** TASK TO CARRY OUT **
Reproduce all entries verbatim, with nothing added or dropped.

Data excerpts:
============================================================

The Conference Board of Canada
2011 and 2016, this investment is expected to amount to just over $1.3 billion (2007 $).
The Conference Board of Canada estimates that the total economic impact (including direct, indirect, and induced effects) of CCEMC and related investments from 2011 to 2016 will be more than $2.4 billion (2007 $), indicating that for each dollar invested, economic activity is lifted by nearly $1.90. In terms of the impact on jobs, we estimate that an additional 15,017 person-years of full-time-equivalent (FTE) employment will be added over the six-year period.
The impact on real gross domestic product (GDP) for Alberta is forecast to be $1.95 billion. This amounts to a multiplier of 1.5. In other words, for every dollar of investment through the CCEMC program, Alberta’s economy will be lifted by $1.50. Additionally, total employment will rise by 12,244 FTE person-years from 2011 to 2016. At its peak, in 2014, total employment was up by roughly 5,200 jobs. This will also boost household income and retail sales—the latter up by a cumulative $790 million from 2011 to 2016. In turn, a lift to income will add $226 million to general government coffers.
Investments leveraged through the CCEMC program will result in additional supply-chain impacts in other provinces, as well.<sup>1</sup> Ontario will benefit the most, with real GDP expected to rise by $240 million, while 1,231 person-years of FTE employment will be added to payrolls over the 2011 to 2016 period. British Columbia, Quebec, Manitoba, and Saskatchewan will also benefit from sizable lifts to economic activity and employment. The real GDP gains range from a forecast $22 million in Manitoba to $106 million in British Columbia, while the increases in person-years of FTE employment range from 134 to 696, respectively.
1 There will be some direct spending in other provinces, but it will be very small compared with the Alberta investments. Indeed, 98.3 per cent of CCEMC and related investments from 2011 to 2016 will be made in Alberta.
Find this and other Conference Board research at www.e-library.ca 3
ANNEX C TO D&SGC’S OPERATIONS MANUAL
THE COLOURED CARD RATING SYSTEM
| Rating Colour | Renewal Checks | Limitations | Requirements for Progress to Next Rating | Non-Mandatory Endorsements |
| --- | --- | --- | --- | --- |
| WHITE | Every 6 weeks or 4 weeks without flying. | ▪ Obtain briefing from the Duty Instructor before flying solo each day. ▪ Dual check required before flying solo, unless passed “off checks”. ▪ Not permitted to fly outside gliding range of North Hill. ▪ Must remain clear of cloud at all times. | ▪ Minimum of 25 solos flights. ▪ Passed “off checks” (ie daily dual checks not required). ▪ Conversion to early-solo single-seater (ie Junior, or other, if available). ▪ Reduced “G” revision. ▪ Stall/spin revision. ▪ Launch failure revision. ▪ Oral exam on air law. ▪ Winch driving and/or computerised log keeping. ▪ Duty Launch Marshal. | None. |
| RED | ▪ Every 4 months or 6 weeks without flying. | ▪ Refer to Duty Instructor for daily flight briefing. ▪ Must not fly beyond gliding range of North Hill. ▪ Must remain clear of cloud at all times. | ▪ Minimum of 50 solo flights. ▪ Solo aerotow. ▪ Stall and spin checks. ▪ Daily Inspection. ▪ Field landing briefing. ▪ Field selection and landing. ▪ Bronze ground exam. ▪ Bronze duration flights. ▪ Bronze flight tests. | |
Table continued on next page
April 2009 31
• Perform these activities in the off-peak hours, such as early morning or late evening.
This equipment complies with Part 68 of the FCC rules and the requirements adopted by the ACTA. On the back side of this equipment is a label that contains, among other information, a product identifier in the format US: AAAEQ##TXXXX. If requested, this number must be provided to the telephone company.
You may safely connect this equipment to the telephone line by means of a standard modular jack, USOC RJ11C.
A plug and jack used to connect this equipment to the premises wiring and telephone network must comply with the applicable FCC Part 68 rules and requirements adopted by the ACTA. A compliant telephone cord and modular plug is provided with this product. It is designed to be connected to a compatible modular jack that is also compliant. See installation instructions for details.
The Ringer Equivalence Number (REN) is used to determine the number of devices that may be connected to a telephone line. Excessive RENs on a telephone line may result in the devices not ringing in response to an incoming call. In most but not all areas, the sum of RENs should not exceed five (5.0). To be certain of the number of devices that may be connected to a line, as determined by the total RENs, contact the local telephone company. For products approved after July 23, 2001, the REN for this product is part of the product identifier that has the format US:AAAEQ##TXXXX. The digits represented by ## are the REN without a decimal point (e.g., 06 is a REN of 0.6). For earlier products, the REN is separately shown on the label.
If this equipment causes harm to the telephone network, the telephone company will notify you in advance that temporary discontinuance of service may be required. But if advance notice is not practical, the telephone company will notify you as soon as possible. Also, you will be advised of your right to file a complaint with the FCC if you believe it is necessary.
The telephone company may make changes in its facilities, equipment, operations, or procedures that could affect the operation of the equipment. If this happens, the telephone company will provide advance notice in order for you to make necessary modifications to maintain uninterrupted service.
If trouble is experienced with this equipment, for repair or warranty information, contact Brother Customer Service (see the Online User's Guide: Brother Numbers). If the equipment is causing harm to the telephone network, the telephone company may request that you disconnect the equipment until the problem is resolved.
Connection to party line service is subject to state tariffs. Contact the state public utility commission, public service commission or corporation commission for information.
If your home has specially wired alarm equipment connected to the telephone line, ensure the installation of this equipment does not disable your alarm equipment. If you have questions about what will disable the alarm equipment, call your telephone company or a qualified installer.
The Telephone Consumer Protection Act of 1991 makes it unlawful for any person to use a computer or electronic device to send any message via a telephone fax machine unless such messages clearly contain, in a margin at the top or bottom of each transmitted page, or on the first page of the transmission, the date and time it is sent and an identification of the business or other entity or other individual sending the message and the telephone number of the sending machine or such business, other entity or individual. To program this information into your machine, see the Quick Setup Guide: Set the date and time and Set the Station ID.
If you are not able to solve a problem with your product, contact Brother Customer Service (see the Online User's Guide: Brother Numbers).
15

============================================================

** RESPONSE BELOW **
The Conference Board of Canada
2011 and 2016, this investment is expected to amount to just over $1.3 billion (2007 $).
The Conference Board of Canada estimates that the total economic impact (including direct, indirect, and induced effects) of CCEMC and related investments from 2011 to 2016 will be more than $2.4 billion (2007 $), indicating that for each dollar invested, economic activity is lifted by nearly $1.90. In terms of the impact on jobs, we estimate that an additional 15,017 person-years of full-time-equivalent (FTE) employment will be added over the six-year period.
The impact on real gross domestic product (GDP) for Alberta is forecast to be $1.95 billion. This amounts to a multiplier of 1.5. In other words, for every dollar of investment through the CCEMC program, Alberta’s economy will be lifted by $1.50. Additionally, total employment will rise by 12,244 FTE person-years from 2011 to 2016. At its peak, in 2014, total employment was up by roughly 5,200 jobs. This will also boost household income and retail sales—the latter up by a cumulative $790 million from 2011 to 2016. In turn, a lift to income will add $226 million to general government coffers.
Investments leveraged through the CCEMC program will result in additional supply-chain impacts in other provinces, as well.<sup>1</sup> Ontario will benefit the most, with real GDP expected to rise by $240 million, while 1,231 person-years of FTE employment will be added to payrolls over the 2011 to 2016 period. British Columbia, Quebec, Manitoba, and Saskatchewan will also benefit from sizable lifts to economic activity and employment. The real GDP gains range from a forecast $22 million in Manitoba to $106 million in British Columbia, while the increases in person-years of FTE employment range from 134 to 696, respectively.
1 There will be some direct spending in other provinces, but it will be very small compared with the Alberta investments. Indeed, 98.3 per cent of CCEMC and related investments from 2011 to 2016 will be made in Alberta.
Find this and other Conference Board research at www.e-library.ca 3
ANNEX C TO D&SGC’S OPERATIONS MANUAL
THE COLOURED CARD RATING SYSTEM
| Rating Colour | Renewal Checks | Limitations | Requirements for Progress to Next Rating | Non-Mandatory Endorsements |
| --- | --- | --- | --- | --- |
| WHITE | Every 6 weeks or 4 weeks without flying. | ▪ Obtain briefing from the Duty Instructor before flying solo each day. ▪ Dual check required before flying solo, unless passed “off checks”. ▪ Not permitted to fly outside gliding range of North Hill. ▪ Must remain clear of cloud at all times. | ▪ Minimum of 25 solos flights. ▪ Passed “off checks” (ie daily dual checks not required). ▪ Conversion to early-solo single-seater (ie Junior, or other, if available). ▪ Reduced “G” revision. ▪ Stall/spin revision. ▪ Launch failure revision. ▪ Oral exam on air law. ▪ Winch driving and/or computerised log keeping. ▪ Duty Launch Marshal. | None. |
| RED | ▪ Every 4 months or 6 weeks without flying. | ▪ Refer to Duty Instructor for daily flight briefing. ▪ Must not fly beyond gliding range of North Hill. ▪ Must remain clear of cloud at all times. | ▪ Minimum of 50 solo flights. ▪ Solo aerotow. ▪ Stall and spin checks. ▪ Daily Inspection. ▪ Field landing briefing. ▪ Field selection and landing. ▪ Bronze ground exam. ▪ Bronze duration flights. ▪ Bronze flight tests. | |
Table continued on next page
April 2009 31
• Perform these activities in the off-peak hours, such as early morning or late evening.
This equipment complies with Part 68 of the FCC rules and the requirements adopted by the ACTA. On the back side of this equipment is a label that contains, among other information, a product identifier in the format US: AAAEQ##TXXXX. If requested, this number must be provided to the telephone company.
You may safely connect this equipment to the telephone line by means of a standard modular jack, USOC RJ11C.
A plug and jack used to connect this equipment to the premises wiring and telephone network must comply with the applicable FCC Part 68 rules and requirements adopted by the ACTA. A compliant telephone cord and modular plug is provided with this product. It is designed to be connected to a compatible modular jack that is also compliant. See installation instructions for details.
The Ringer Equivalence Number (REN) is used to determine the number of devices that may be connected to a telephone line. Excessive RENs on a telephone line may result in the devices not ringing in response to an incoming call. In most but not all areas, the sum of RENs should not exceed five (5.0). To be certain of the number of devices that may be connected to a line, as determined by the total RENs, contact the local telephone company. For products approved after July 23, 2001, the REN for this product is part of the product identifier that has the format US:AAAEQ##TXXXX. The digits represented by ## are the REN without a decimal point (e.g., 06 is a REN of 0.6). For earlier products, the REN is separately shown on the label.
If this equipment causes harm to the telephone network, the telephone company will notify you in advance that temporary discontinuance of service may be required. But if advance notice is not practical, the telephone company will notify you as soon as possible. Also, you will be advised of your right to file a complaint with the FCC if you believe it is necessary.
The telephone company may make changes in its facilities, equipment, operations, or procedures that could affect the operation of the equipment. If this happens, the telephone company will provide advance notice in order for you to make necessary modifications to maintain uninterrupted service.
If trouble is experienced with this equipment, for repair or warranty information, contact Brother Customer Service (see the Online User's Guide: Brother Numbers). If the equipment is causing harm to the telephone network, the telephone company may request that you disconnect the equipment until the problem is resolved.
Connection to party line service is subject to state tariffs. Contact the state public utility commission, public service commission or corporation commission for information.
If your home has specially wired alarm equipment connected to the telephone line, ensure the installation of this equipment does not disable your alarm equipment. If you have questions about what will disable the alarm equipment, call your telephone company or a qualified installer.
The Telephone Consumer Protection Act of 1991 makes it unlawful for any person to use a computer or electronic device to send any message via a telephone fax machine unless such messages clearly contain, in a margin at the top or bottom of each transmitted page, or on the first page of the transmission, the date and time it is sent and an identification of the business or other entity or other individual sending the message and the telephone number of the sending machine or such business, other entity or individual. To program this information into your machine, see the Quick Setup Guide: Set the date and time and Set the Station ID.
If you are not able to solve a problem with your product, contact Brother Customer Service (see the Online User's Guide: Brother Numbers).
15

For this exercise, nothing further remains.